About this exercise ::
Copy out the lines of the records from the one containing "я клея для плитки. Направляющие ре" through the one containing "одостойкой затиркой, подобранной п", keeping every character unchanged.

Records ::
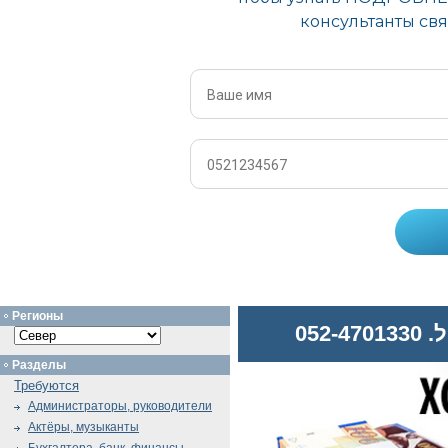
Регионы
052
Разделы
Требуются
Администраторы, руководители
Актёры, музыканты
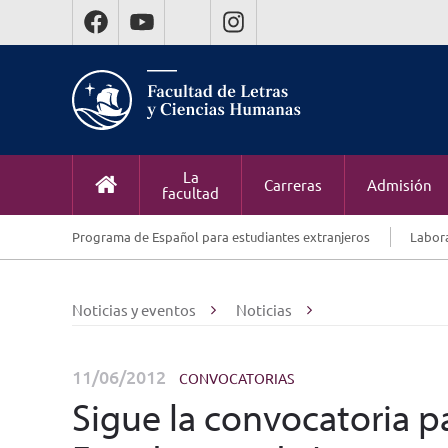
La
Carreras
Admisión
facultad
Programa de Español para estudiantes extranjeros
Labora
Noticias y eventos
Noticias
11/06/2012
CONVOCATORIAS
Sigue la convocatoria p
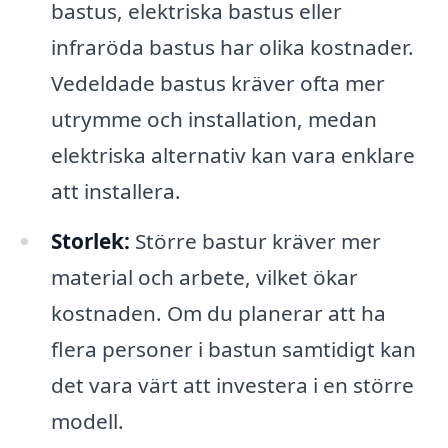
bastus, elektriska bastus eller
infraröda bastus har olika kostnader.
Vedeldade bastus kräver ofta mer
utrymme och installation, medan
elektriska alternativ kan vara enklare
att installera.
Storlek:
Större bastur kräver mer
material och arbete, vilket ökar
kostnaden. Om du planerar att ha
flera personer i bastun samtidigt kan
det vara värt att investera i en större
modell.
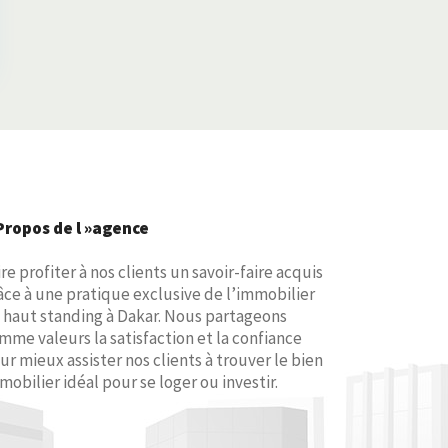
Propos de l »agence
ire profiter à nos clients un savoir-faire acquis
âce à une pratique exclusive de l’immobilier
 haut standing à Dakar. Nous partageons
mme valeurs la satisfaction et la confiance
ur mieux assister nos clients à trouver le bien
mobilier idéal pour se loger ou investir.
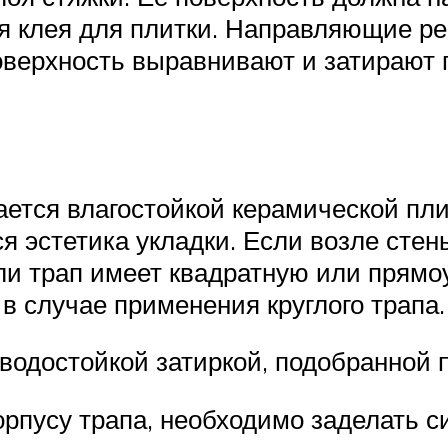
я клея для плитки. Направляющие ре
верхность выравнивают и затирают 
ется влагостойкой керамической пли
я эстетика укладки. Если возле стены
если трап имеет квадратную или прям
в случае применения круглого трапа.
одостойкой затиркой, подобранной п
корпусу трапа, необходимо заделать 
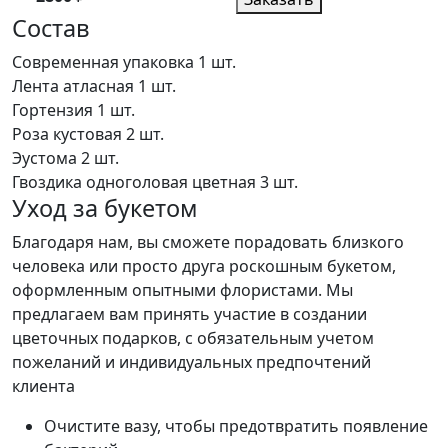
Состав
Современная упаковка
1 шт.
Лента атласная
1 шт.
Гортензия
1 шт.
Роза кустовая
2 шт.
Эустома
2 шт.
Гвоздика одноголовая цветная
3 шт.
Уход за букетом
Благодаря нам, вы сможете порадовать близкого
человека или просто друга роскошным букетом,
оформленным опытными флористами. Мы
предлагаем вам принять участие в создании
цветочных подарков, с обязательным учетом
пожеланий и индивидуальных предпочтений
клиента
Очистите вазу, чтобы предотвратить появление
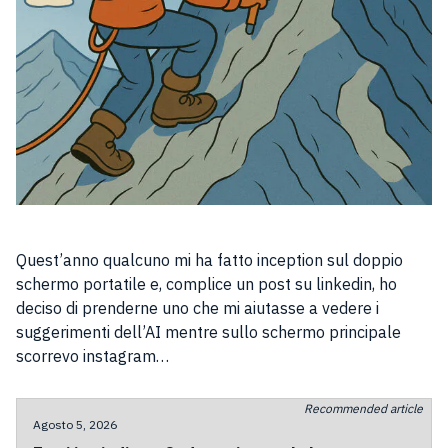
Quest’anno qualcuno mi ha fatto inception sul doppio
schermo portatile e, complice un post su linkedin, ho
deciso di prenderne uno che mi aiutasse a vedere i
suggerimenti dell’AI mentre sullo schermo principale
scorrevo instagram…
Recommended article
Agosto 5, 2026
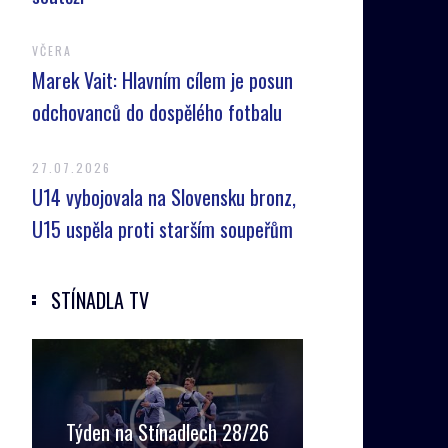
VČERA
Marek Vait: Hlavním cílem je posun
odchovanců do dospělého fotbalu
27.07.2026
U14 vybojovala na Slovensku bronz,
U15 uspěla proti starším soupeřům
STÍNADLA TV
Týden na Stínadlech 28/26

--

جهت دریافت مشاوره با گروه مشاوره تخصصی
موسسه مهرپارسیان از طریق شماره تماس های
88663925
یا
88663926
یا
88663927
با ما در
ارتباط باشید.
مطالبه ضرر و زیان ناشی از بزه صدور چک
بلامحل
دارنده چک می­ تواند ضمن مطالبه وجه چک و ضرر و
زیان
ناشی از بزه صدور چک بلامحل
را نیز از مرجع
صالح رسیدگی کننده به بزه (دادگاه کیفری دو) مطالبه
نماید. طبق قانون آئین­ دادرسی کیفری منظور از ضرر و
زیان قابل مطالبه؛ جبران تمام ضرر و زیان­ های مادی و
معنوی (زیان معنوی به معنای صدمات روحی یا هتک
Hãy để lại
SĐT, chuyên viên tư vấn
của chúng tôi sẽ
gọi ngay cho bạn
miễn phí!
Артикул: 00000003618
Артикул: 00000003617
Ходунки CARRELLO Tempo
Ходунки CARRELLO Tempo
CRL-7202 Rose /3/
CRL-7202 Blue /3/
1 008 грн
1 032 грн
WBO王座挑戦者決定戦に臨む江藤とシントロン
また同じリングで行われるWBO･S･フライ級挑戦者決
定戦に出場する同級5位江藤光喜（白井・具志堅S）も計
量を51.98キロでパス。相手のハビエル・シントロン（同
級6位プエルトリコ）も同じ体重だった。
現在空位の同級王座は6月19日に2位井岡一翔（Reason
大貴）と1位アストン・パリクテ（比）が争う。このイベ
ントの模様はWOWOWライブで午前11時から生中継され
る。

Task response ::
я клея для плитки. Направляющие ре
верхность выравнивают и затирают 
ется влагостойкой керамической пли
я эстетика укладки. Если возле стены
если трап имеет квадратную или прям
в случае применения круглого трапа.
одостойкой затиркой, подобранной п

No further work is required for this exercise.